Job —
Each entry below should be retyped exactly, with nothing omitted.

Data to use —
☆ ☆ ☆
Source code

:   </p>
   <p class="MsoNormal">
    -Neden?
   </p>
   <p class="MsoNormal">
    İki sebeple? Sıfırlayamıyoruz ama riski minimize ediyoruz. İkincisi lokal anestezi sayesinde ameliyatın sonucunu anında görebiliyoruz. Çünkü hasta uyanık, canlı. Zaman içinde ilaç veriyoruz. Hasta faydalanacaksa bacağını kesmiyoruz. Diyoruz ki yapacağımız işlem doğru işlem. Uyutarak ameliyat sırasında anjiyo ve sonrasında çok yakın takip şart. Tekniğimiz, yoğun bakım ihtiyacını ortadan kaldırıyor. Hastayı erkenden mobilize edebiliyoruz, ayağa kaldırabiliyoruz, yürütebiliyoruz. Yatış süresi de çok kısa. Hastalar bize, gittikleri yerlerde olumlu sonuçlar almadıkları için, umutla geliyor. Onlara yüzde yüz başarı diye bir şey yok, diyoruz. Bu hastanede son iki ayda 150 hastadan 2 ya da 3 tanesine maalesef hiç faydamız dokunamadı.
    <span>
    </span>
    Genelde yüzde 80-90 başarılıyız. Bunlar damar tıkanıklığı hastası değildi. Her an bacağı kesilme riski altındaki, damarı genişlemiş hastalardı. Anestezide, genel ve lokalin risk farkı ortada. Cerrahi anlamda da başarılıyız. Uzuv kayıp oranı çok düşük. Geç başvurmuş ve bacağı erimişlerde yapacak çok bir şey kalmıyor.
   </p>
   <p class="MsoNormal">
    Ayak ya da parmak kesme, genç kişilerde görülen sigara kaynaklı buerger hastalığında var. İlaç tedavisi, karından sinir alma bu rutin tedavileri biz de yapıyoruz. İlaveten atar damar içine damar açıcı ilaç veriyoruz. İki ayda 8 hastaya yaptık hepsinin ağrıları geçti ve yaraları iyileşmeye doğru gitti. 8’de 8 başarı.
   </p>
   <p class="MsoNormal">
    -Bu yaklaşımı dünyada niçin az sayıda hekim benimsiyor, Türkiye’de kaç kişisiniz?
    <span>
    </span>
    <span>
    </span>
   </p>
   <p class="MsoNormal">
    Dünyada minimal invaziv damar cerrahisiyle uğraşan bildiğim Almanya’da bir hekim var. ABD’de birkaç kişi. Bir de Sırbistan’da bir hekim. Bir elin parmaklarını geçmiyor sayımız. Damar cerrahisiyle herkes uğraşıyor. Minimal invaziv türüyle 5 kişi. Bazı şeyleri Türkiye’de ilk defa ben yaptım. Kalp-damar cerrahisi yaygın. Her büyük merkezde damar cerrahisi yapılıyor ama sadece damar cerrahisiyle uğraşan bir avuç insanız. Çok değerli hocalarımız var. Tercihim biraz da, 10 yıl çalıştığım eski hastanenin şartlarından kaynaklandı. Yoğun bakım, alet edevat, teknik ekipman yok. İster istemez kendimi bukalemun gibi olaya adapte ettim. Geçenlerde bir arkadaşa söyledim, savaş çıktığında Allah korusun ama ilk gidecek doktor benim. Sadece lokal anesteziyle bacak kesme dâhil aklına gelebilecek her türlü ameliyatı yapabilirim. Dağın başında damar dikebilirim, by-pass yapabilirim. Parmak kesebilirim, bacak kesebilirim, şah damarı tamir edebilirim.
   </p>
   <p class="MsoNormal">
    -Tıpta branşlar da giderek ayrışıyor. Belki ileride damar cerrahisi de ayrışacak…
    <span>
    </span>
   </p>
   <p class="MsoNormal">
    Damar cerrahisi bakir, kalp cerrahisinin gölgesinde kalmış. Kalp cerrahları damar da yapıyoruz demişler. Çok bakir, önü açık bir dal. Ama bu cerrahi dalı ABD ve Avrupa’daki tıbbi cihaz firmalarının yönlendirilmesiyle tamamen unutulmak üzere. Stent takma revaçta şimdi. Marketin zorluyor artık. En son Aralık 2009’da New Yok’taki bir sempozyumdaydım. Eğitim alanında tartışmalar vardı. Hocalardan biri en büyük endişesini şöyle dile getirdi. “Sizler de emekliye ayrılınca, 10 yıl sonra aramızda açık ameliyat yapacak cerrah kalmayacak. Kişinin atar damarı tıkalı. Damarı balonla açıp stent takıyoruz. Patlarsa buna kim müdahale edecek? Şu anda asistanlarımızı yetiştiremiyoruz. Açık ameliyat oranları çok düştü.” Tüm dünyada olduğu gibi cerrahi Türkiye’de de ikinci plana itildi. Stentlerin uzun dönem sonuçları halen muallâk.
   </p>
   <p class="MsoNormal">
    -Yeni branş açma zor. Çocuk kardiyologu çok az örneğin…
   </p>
☆ ☆ ☆
Response area —
Source code

:   </p>
   <p class="MsoNormal">
    -Neden?
   </p>
   <p class="MsoNormal">
    İki sebeple? Sıfırlayamıyoruz ama riski minimize ediyoruz. İkincisi lokal anestezi sayesinde ameliyatın sonucunu anında görebiliyoruz. Çünkü hasta uyanık, canlı. Zaman içinde ilaç veriyoruz. Hasta faydalanacaksa bacağını kesmiyoruz. Diyoruz ki yapacağımız işlem doğru işlem. Uyutarak ameliyat sırasında anjiyo ve sonrasında çok yakın takip şart. Tekniğimiz, yoğun bakım ihtiyacını ortadan kaldırıyor. Hastayı erkenden mobilize edebiliyoruz, ayağa kaldırabiliyoruz, yürütebiliyoruz. Yatış süresi de çok kısa. Hastalar bize, gittikleri yerlerde olumlu sonuçlar almadıkları için, umutla geliyor. Onlara yüzde yüz başarı diye bir şey yok, diyoruz. Bu hastanede son iki ayda 150 hastadan 2 ya da 3 tanesine maalesef hiç faydamız dokunamadı.
    <span>
    </span>
    Genelde yüzde 80-90 başarılıyız. Bunlar damar tıkanıklığı hastası değildi. Her an bacağı kesilme riski altındaki, damarı genişlemiş hastalardı. Anestezide, genel ve lokalin risk farkı ortada. Cerrahi anlamda da başarılıyız. Uzuv kayıp oranı çok düşük. Geç başvurmuş ve bacağı erimişlerde yapacak çok bir şey kalmıyor.
   </p>
   <p class="MsoNormal">
    Ayak ya da parmak kesme, genç kişilerde görülen sigara kaynaklı buerger hastalığında var. İlaç tedavisi, karından sinir alma bu rutin tedavileri biz de yapıyoruz. İlaveten atar damar içine damar açıcı ilaç veriyoruz. İki ayda 8 hastaya yaptık hepsinin ağrıları geçti ve yaraları iyileşmeye doğru gitti. 8’de 8 başarı.
   </p>
   <p class="MsoNormal">
    -Bu yaklaşımı dünyada niçin az sayıda hekim benimsiyor, Türkiye’de kaç kişisiniz?
    <span>
    </span>
    <span>
    </span>
   </p>
   <p class="MsoNormal">
    Dünyada minimal invaziv damar cerrahisiyle uğraşan bildiğim Almanya’da bir hekim var. ABD’de birkaç kişi. Bir de Sırbistan’da bir hekim. Bir elin parmaklarını geçmiyor sayımız. Damar cerrahisiyle herkes uğraşıyor. Minimal invaziv türüyle 5 kişi. Bazı şeyleri Türkiye’de ilk defa ben yaptım. Kalp-damar cerrahisi yaygın. Her büyük merkezde damar cerrahisi yapılıyor ama sadece damar cerrahisiyle uğraşan bir avuç insanız. Çok değerli hocalarımız var. Tercihim biraz da, 10 yıl çalıştığım eski hastanenin şartlarından kaynaklandı. Yoğun bakım, alet edevat, teknik ekipman yok. İster istemez kendimi bukalemun gibi olaya adapte ettim. Geçenlerde bir arkadaşa söyledim, savaş çıktığında Allah korusun ama ilk gidecek doktor benim. Sadece lokal anesteziyle bacak kesme dâhil aklına gelebilecek her türlü ameliyatı yapabilirim. Dağın başında damar dikebilirim, by-pass yapabilirim. Parmak kesebilirim, bacak kesebilirim, şah damarı tamir edebilirim.
   </p>
   <p class="MsoNormal">
    -Tıpta branşlar da giderek ayrışıyor. Belki ileride damar cerrahisi de ayrışacak…
    <span>
    </span>
   </p>
   <p class="MsoNormal">
    Damar cerrahisi bakir, kalp cerrahisinin gölgesinde kalmış. Kalp cerrahları damar da yapıyoruz demişler. Çok bakir, önü açık bir dal. Ama bu cerrahi dalı ABD ve Avrupa’daki tıbbi cihaz firmalarının yönlendirilmesiyle tamamen unutulmak üzere. Stent takma revaçta şimdi. Marketin zorluyor artık. En son Aralık 2009’da New Yok’taki bir sempozyumdaydım. Eğitim alanında tartışmalar vardı. Hocalardan biri en büyük endişesini şöyle dile getirdi. “Sizler de emekliye ayrılınca, 10 yıl sonra aramızda açık ameliyat yapacak cerrah kalmayacak. Kişinin atar damarı tıkalı. Damarı balonla açıp stent takıyoruz. Patlarsa buna kim müdahale edecek? Şu anda asistanlarımızı yetiştiremiyoruz. Açık ameliyat oranları çok düştü.” Tüm dünyada olduğu gibi cerrahi Türkiye’de de ikinci plana itildi. Stentlerin uzun dönem sonuçları halen muallâk.
   </p>
   <p class="MsoNormal">
    -Yeni branş açma zor. Çocuk kardiyologu çok az örneğin…
   </p>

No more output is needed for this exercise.